LGBT members of Kurdish inhabited areas exist in Kurdistan in all ethnicities, religions and cities, and experience various forms of discrimination.

LGBT rights by regions

LGBT rights in Turkish Kurdistan 
Since their founding, the HDP has announced its support for all ethnic, religious, and sexual minorities. In their election manifesto of 2015, they strongly condemned discrimination against LGBTI people. Out of all the 80 people from the HDP executive committee elected in 2015, three of their representatives were LGBT. 

However, not all pro-Kurdish parties support the LGBTI. The Kurdish nationalist and Islamist party known as HüdaPar, and their affiliate the Kurdish Hezbollah are known to be threats to the LGBTI community and to anyone who supports the LGBTI community.

LGBT rights in Iraqi Kurdistan 
The situation of the LGBT community in the Kurdistan Region was sometimes discussed in April 2021, when it was announced that the Kurdish security forces had arrested several homosexuals in Sulaymaniyah. The government denied targeting the group and said its operation was more to crack down on prostitution. Members of the LGBTQ community report widespread discrimination across the Middle East.
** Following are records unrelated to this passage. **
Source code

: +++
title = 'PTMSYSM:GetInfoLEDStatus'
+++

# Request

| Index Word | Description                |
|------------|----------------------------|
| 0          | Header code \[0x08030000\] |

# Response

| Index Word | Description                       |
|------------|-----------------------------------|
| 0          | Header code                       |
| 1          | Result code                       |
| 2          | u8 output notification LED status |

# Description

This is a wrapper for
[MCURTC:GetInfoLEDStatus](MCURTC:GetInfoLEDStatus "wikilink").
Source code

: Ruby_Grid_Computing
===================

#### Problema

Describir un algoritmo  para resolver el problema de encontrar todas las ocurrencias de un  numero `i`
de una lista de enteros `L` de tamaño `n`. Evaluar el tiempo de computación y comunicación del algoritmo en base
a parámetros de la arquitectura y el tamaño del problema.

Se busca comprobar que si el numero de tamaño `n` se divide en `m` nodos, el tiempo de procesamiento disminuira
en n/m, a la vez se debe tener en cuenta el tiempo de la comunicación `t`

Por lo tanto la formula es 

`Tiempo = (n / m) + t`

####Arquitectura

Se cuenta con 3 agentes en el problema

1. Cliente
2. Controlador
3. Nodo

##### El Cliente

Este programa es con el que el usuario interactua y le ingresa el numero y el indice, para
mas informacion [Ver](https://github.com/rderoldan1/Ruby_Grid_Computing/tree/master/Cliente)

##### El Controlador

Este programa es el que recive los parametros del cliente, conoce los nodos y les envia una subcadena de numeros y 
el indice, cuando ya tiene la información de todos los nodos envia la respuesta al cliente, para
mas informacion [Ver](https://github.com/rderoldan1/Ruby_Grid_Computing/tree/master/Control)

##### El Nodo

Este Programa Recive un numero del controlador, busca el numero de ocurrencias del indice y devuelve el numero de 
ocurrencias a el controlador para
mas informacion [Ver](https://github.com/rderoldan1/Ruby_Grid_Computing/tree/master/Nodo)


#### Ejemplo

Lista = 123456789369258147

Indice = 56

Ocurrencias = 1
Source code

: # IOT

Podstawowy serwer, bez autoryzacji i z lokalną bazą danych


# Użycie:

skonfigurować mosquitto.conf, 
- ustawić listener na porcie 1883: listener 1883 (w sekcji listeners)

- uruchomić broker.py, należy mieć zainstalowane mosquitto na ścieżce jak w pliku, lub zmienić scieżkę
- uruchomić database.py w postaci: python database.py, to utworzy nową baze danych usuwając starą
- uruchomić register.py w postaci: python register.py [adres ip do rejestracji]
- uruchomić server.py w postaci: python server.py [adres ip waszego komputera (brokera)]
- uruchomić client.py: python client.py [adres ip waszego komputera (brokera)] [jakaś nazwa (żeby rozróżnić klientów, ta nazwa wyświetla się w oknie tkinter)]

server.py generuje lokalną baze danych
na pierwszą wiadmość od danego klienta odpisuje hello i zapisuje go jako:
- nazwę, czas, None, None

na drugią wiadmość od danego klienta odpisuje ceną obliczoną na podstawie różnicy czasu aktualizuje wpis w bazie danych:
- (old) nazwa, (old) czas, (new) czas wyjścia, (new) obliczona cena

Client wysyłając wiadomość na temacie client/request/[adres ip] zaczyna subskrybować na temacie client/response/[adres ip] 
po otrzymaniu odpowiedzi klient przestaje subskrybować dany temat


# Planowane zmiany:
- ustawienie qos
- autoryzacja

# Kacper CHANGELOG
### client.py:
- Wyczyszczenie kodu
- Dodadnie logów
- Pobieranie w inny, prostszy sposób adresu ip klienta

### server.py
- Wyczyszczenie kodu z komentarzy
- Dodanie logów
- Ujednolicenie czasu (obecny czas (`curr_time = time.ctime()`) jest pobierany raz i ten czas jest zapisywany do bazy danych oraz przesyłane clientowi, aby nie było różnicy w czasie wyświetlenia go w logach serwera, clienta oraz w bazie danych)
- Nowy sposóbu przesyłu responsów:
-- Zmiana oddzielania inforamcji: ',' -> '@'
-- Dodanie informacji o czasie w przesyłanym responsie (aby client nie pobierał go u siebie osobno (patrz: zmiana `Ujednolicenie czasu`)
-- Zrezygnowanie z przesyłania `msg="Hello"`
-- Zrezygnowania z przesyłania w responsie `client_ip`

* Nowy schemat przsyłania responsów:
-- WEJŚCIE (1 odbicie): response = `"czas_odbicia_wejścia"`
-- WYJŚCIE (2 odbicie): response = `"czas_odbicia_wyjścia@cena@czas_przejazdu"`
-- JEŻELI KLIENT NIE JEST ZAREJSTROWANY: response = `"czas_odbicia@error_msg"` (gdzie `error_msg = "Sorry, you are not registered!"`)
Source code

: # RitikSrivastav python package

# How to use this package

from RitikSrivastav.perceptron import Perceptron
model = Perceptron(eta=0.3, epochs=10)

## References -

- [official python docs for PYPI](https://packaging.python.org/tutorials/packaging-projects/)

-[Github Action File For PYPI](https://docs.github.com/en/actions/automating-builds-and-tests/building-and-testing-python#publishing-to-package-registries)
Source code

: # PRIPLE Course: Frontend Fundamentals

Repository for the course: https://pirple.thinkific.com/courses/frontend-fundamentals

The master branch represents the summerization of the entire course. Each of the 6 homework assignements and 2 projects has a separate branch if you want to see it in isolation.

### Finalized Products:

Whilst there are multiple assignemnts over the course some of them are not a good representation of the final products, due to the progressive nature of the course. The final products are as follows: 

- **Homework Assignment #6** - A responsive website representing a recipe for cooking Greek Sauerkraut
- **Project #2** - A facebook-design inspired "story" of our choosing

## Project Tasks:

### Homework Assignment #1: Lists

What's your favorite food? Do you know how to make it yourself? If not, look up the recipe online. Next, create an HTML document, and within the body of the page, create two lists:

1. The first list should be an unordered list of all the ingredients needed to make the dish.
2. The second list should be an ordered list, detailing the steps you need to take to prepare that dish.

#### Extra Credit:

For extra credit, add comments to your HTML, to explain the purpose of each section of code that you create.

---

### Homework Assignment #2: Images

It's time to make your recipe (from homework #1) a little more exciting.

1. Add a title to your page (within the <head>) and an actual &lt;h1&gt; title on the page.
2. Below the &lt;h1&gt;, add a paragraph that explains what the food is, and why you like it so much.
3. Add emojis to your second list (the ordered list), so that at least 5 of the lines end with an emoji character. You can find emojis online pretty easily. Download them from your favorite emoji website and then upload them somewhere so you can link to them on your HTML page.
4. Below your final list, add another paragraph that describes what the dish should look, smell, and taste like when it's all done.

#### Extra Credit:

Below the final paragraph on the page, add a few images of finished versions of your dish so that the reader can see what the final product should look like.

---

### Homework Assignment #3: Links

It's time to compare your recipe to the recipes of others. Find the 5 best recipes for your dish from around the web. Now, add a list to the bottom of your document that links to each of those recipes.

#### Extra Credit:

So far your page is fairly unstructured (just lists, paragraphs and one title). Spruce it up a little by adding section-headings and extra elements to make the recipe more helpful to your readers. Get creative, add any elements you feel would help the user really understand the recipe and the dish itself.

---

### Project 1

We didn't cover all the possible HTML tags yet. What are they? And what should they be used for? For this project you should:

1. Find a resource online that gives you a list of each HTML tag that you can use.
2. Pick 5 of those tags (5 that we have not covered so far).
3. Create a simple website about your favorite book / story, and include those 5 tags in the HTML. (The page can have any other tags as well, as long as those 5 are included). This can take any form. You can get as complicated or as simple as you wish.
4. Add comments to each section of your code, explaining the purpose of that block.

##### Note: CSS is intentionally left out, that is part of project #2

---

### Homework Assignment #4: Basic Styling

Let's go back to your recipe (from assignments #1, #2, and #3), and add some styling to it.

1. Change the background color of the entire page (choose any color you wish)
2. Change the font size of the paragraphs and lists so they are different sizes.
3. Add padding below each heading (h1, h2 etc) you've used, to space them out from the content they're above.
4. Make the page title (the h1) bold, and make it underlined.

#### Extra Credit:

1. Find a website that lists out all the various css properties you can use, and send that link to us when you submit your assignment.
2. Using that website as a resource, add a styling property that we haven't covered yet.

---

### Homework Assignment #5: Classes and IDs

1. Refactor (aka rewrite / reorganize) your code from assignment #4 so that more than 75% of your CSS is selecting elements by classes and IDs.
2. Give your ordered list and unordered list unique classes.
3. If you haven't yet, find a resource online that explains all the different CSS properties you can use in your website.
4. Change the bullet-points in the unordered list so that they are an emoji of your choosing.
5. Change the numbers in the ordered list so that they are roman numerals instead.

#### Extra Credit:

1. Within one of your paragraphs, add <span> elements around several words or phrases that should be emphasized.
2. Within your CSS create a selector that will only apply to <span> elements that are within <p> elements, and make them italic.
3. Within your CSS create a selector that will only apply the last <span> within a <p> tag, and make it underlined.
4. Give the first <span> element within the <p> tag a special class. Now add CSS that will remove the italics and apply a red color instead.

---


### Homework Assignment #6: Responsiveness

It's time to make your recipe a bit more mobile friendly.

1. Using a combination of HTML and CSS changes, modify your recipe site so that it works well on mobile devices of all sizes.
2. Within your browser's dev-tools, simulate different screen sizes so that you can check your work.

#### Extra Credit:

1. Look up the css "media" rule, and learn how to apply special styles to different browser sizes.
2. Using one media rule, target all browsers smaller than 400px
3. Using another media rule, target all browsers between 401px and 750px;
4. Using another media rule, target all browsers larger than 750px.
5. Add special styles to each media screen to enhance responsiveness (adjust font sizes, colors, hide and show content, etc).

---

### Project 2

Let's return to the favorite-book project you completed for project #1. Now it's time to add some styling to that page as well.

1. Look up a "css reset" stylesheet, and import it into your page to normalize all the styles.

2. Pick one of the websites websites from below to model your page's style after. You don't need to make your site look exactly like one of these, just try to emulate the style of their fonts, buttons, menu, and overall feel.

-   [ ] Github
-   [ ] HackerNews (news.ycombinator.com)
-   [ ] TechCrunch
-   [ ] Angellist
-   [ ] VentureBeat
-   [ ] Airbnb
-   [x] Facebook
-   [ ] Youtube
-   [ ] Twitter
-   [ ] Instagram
During its reign of terror in Iraq and Syria, the Islamic State terrorist group released videos in which its members killed gay men by throwing them from rooftops. Experts say a legal loophole is still at the heart of the LGBTQ community's problem. Iraqi human rights lawyer Asrin Jamal said: "Neither the Iraqi law nor the changes of the Kurdistan Region have provided any definition for the LGBTQ community."

The importance of LGBT people in Kurdish culture and art 
Gender has never created an important issue in Kurdish culture, art and politics. Even though the Kurdish society is still very conservative in this regard, in recent times there has been an increase in the number of artists who stand on their sexual orientation without hiding it. Even: it is part of their image as artists and they are generally accepted as such. Among the pioneers of the last 50 years, the former PKK fighter Rotinda, although he never made a statement about his sexual orientation, wrote many Kurdish songs and had a positive impact on millions of Kurds around the world. The musical and literary projects for children that several generations have grown up with should not be forgotten (for example: The Gulên Mezrabotan group project is one of the most famous and effective Kurdish groups for children in educating children).

Since then, there have been some brave artists and their sexual orientation is part of their image: they want to shake people up and therefore provoke some conservative circles with their pride. For example, when Semyanî Perîzade released his first song "Alo", there was a real hype about it. Endless discussions were held, on topics such as "What is the legitimacy of a Kurdish woman, how should she be and what should she wear". When Semyanî herself spoke and announced that she is bisexual, this caused a gender discussion in Kurdish music and art. Today, she is generally accepted and taken seriously as a contemporary artist who has broken taboos.

The importance of LGBT people in the Kurdish militas fighting against the Islamic State

Gender, ethnicity, religion and sexual orientation have never created any issue in the Kurdish fight for cultural and political rights. Instead, many Kurdish groups and associations are supporting a society with equal rights for everyone. However, in the war against ISIS, gender (women) and sexual orientation became the main focus for the first time. ISIS fighters believe that if they are killed by women in the Syrian Democratic Forces (SDF), they will not go to heaven. In this way, Kurdish female fighters have become the biggest nightmare of ISIS terrorists. Then came TQILA, which stands for: "Queer Rebellion and Salvation Army". A militia for all those who refuse to adhere to classical gender roles and narrowly defined gender identities.
A series of photos have emerged showing masked militants holding a banner in front of bombed concrete buildings in Raqqa. There was a lot of excitement on the internet: next to a red flag and a pink banner decorated with an assault rifle and an anarchy sign, the fighters unfurled a banner that read, "These faggots are killing fascists!" In its founding brochure, the TQILA group announced that they were part of the International People's Revolutionary Guerrilla Forces (IRPGF), a volunteer army made up of radical leftist fighters from around the world. It has been obtained that the group was established in March 2017 to support the Syrian Democratic Forces in the attack on the ISIS base in Raqqa. The SDF spokesperson denied that the group is an official member of the coalition, but the group has significant support from the Kurds. The group posted a photo alongside its banner showing Heval Mahîr - the supreme commander of all foreign SDF brigades - with a purple flag. A few years later, a video was released in which Heval Mahîr talks about cooperation with TQILA in Raqqa.